> _Task objective_:
Please print every line of the data below verbatim, in the same order.
....
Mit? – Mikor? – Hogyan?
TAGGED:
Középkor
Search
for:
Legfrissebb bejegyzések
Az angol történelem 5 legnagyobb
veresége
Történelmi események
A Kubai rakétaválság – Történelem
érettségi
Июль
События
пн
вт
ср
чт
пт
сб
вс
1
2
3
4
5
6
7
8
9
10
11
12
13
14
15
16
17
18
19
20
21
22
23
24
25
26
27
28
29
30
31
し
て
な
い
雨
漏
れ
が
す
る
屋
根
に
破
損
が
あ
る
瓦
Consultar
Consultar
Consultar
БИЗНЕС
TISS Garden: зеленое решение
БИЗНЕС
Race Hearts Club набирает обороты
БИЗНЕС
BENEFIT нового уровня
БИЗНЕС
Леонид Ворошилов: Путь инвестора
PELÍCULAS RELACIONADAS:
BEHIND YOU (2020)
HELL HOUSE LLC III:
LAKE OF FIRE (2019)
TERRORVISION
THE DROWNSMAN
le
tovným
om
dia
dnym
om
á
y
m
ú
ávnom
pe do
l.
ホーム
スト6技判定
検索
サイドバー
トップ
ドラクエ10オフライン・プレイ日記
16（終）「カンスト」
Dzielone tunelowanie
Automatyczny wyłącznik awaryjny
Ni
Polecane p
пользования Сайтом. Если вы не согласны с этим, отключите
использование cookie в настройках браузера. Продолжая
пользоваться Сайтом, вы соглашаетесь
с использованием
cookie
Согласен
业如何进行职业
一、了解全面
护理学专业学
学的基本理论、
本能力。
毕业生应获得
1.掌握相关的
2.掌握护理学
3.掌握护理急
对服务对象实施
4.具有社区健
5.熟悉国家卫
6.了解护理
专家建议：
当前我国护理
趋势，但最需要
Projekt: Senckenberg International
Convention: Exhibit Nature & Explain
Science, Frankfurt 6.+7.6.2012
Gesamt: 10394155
....
> _Answer to this task_:
Mit? – Mikor? – Hogyan?
TAGGED:
Középkor
Search
for:
Legfrissebb bejegyzések
Az angol történelem 5 legnagyobb
veresége
Történelmi események
A Kubai rakétaválság – Történelem
érettségi
Июль
События
пн
вт
ср
чт
пт
сб
вс
1
2
3
4
5
6
7
8
9
10
11
12
13
14
15
16
17
18
19
20
21
22
23
24
25
26
27
28
29
30
31
し
て
な
い
雨
漏
れ
が
す
る
屋
根
に
破
損
が
あ
る
瓦
Consultar
Consultar
Consultar
БИЗНЕС
TISS Garden: зеленое решение
БИЗНЕС
Race Hearts Club набирает обороты
БИЗНЕС
BENEFIT нового уровня
БИЗНЕС
Леонид Ворошилов: Путь инвестора
PELÍCULAS RELACIONADAS:
BEHIND YOU (2020)
HELL HOUSE LLC III:
LAKE OF FIRE (2019)
TERRORVISION
THE DROWNSMAN
le
tovným
om
dia
dnym
om
á
y
m
ú
ávnom
pe do
l.
ホーム
スト6技判定
検索
サイドバー
トップ
ドラクエ10オフライン・プレイ日記
16（終）「カンスト」
Dzielone tunelowanie
Automatyczny wyłącznik awaryjny
Ni
Polecane p
пользования Сайтом. Если вы не согласны с этим, отключите
использование cookie в настройках браузера. Продолжая
пользоваться Сайтом, вы соглашаетесь
с использованием
cookie
Согласен
业如何进行职业
一、了解全面
护理学专业学
学的基本理论、
本能力。
毕业生应获得
1.掌握相关的
2.掌握护理学
3.掌握护理急
对服务对象实施
4.具有社区健
5.熟悉国家卫
6.了解护理
专家建议：
当前我国护理
趋势，但最需要
Projekt: Senckenberg International
Convention: Exhibit Nature & Explain
Science, Frankfurt 6.+7.6.2012
Gesamt: 10394155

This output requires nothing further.